Your monitoring service pings this endpoint. Your load balancer uses it to route traffic. Your deploy process uses it to confirm the new version is working.

SSL & Environment Configuration

SSL is covered in the security chapter, but it belongs on the production checklist too. No exceptions.

SSL checklist:
- All traffic served over HTTPS
- HTTP redirects to HTTPS
- SSL certificate auto-renews (Let's Encrypt or platform-managed)
- HSTS header set (tells browsers to always use HTTPS)

Environment configuration ensures your application behaves correctly in each environment without code changes.

Environment configuration checklist:
- All secrets in environment variables (not in code)
- Database URLs configured per environment
- API keys for third-party services per environment
- Feature flags or environment-specific behavior clearly separated
- .env file for local development, platform config for production
- No hardcoded URLs (use environment variables for API endpoints)

The Pre-Launch Checklist

Putting it all together. Run through this before your first real user touches the system.

Pre-launch production checklist:

Security:
[ ] HTTPS enabled and enforced
[ ] Passwords hashed with bcrypt or argon2
[ ] No secrets in source code
[ ] SQL injection prevented (parameterized queries or ORM)
[ ] .env in .gitignore

Reliability:
[ ] Error handling on all critical paths
[ ] Graceful error messages for users
[ ] Health check endpoint exists and works
[ ] Automated database backups configured
[ ] Backup restore tested at least once

Observability:
[ ] Structured logging in place
[ ] Error tracking set up (Sentry or equivalent)
[ ] Uptime monitoring configured
[ ] Basic response time tracking

Deployment:
[ ] Deploy is automated (git push or single command)
[ ] Rollback process documented and tested
[ ] Environment variables configured for production
[ ] Database migrations run automatically
[ ] Zero-downtime deploy or brief maintenance window

Operations:
[ ] Domain and DNS configured
[ ] SSL certificate auto-renews
[ ] On-call contact method (even if it is just your phone)
[ ] Customer communication channel for outages (even if it is email)

What Can Wait

Not everything needs to be perfect on day one. Some production concerns can be deferred until you have more users and more revenue.

Can wait until later:
- Automated testing pipeline (test critical paths manually for now)
- Staging environment (deploy to production, fix forward)
- Performance optimization (optimize when you measure problems)
- Multi-region deployment (one region is fine)
- Horizontal scaling (one server is fine for a while)

PROBLEMS AND TASKS
1/ In the production checklist text, what does the HSTS header tell browsers to do?
2/ Continue the production-readiness checklist text from the point where it stops.

INFORMATION SHOWN
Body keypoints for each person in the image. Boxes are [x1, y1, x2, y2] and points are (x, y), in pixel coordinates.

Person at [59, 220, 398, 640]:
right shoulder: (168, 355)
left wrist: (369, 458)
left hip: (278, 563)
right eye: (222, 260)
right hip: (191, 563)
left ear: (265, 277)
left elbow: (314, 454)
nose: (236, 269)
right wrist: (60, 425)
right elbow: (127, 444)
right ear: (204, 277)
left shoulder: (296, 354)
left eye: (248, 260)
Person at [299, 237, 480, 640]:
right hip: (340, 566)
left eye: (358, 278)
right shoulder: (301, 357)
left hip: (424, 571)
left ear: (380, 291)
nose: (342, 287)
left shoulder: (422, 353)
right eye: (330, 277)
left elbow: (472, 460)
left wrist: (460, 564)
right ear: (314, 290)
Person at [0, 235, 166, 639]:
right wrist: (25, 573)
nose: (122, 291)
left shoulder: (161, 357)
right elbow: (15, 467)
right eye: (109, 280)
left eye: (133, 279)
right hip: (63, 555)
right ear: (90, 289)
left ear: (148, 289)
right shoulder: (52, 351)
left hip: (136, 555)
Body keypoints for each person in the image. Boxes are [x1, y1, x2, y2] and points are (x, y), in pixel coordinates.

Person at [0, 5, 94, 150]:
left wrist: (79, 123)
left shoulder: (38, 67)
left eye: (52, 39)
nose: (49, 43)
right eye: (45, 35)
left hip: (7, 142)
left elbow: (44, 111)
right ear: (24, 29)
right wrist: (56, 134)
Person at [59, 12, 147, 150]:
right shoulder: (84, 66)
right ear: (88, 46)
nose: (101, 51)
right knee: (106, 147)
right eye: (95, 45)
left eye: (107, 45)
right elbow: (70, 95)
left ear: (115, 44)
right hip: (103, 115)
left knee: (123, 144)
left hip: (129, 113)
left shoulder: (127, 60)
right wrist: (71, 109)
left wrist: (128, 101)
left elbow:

RESULTS
1/ Always use HTTPS.

2/
- Comprehensive documentation (comments on the confusing parts)
- Formal incident response plan (know who to call)

These are all important. They are just not launch-blocking.

Common Pitfalls

Launching without monitoring. You will find out about outages from customer emails instead of alerts. This is embarrassing and avoidable with a free UptimeRobot account.

Launching without backups. Your database will have a problem eventually. A corrupted migration, an accidental deletion, a disk failure. Without backups, this is catastrophic.

Over-engineering the deploy process. You do not need Kubernetes, blue-green deployments, or canary releases. You need git push to trigger a deploy that you can roll back. Start there.

Forgetting about rollback. Every deploy should have a rollback plan. "Revert the last commit and deploy again" is a fine plan. Having no plan is not.

Not testing on a device other than your own. Your app works on your MacBook in Chrome. Does it work on a phone? In Safari? On a slow connection? Test on at least one mobile device and one non-Chrome browser before launch.

Key Takeaways

  • The gap between prototype and production is error handling, logging, monitoring, backups, deploys, health checks, SSL, and environment config.
  • None of this is glamorous. All of it is necessary.
  • The minimum viable production stack costs $0 using free tiers of monitoring and error tracking services.
  • Test your backups. A backup you have never restored is not a backup.
  • Automate your deploys. Manual deployment is a source of human error that compounds with every deploy.
  • Launch with the checklist complete, not with every feature polished. Reliability beats features for your first real users.